David Suchet - Poirot and More, a Retrospective review: a night of gentle reminiscence

·3-min read
David Suchet in his one-man show  (Ash Koek)
David Suchet in his one-man show (Ash Koek)

This evening of undemanding reminiscence from David Suchet is baggy in all the wrong places, but it’s being done for all the right reasons. The vigorous, treacle-voiced 75-year-old has leveraged the fame gained from playing Agatha Christie’s Poirot on ITV from 1989 to 2013 to “encourage and invite” audiences back to the theatre at this critical time.

This London date follows a 25-venue regional tour and takes place after a positive Covid test stopped Suchet attending his investiture for a knighthood. So three cheers for him, and if the show is gentle and self-deprecating rather than gossipy and waspish, so be it.

The Poirot fans in the audience are treated to well-polished stories of how he rescued the Belgian sleuth from mockery, winning the endorsement of Christie’s family and writing a 93-line list of character traits that he circulated to the film crew. There are “oohs” when he produces Poirot’s cane and moustache. Lots of viewers think his Poirot is real: one old lady, encountering him in costume on location asked him what he was doing in Hastings. In character, he replied: “I am on ‘oliday.”

It’s refreshing to see a serious actor at ease with a defining, popular character. Poirot not only gave Suchet “regular employment” but allowed him to return regularly to the stage where he’d first made his name in classical roles, and to draw crowds to challenging work by David Mamet, Arthur Miller and Eugene O’Neill. His Lady Bracknell in 2015 was a radical surprise.

Suchet in his most iconic role as Poirot
Suchet in his most iconic role as Poirot

Suchet is serious but unpretentious about his craft, seeing himself as a conduit for the writer’s thoughts, rather than his own or a director’s vanities. Rigorously humble, he tells the story of his rise through pratfalls and accidents.
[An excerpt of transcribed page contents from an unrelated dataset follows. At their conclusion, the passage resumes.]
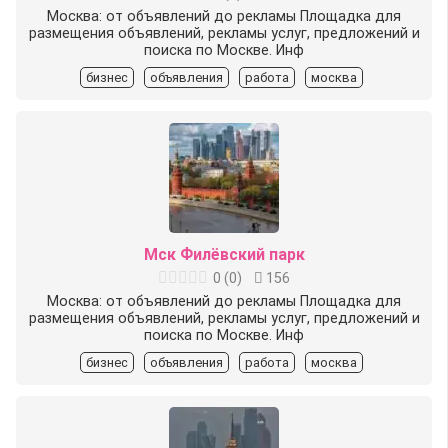
Москва: от объявлений до рекламы Площадка для
размещения объявлений, рекламы услуг, предложений и
поиска по Москве. Инф
бизнес
объявления
работа
москва
Мск Филёвский парк
0
(
0
)
156
Москва: от объявлений до рекламы Площадка для
размещения объявлений, рекламы услуг, предложений и
поиска по Москве. Инф
бизнес
объявления
работа
москва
Even high professional triumphs are undercut by deflating mutters from the stalls or an interval phone call from his mum telling him he looks bald.
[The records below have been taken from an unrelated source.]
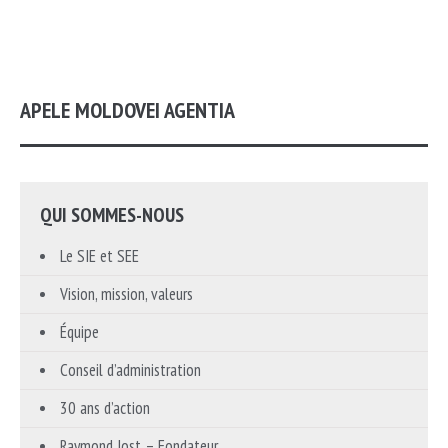
APELE MOLDOVEI AGENTIA
QUI SOMMES-NOUS
Le SIE et SEE
Vision, mission, valeurs
Équipe
Conseil d’administration
30 ans d’action
Raymond Jost – Fondateur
With his friend, writer Geoffrey Wansell, as a soft feed, Suchet tells us about his surgeon father and stagey mum and grandma, being a public school misfit at drama school in the 60s, and falling in love at first sight with his wife Sheila Ferris at Coventry’s Belgrade Theatre in 1972. The personal stuff is charming but scanty, the professional memories rose-tinted and largely uncritical. Suchet even finds kind words to say about loathsome characters he’s played, from Iago to Robert Maxwell.

A second-act discourse on acting methods should be jettisoned, particularly as it’s followed by a lengthy plunge back into Poirot and how he got the character’s look, voice and “mincing gait” (it involves a penny held between clenched buttocks, apparently). But it’s a pleasure to hear him wrap that sonorous voice around speeches from Macbeth and the Tempest. And to spend time with an actor whose talent has always seemed in inverse proportion to his ego. Even if he goes on a bit. And even if you wouldn’t want to borrow a penny from him.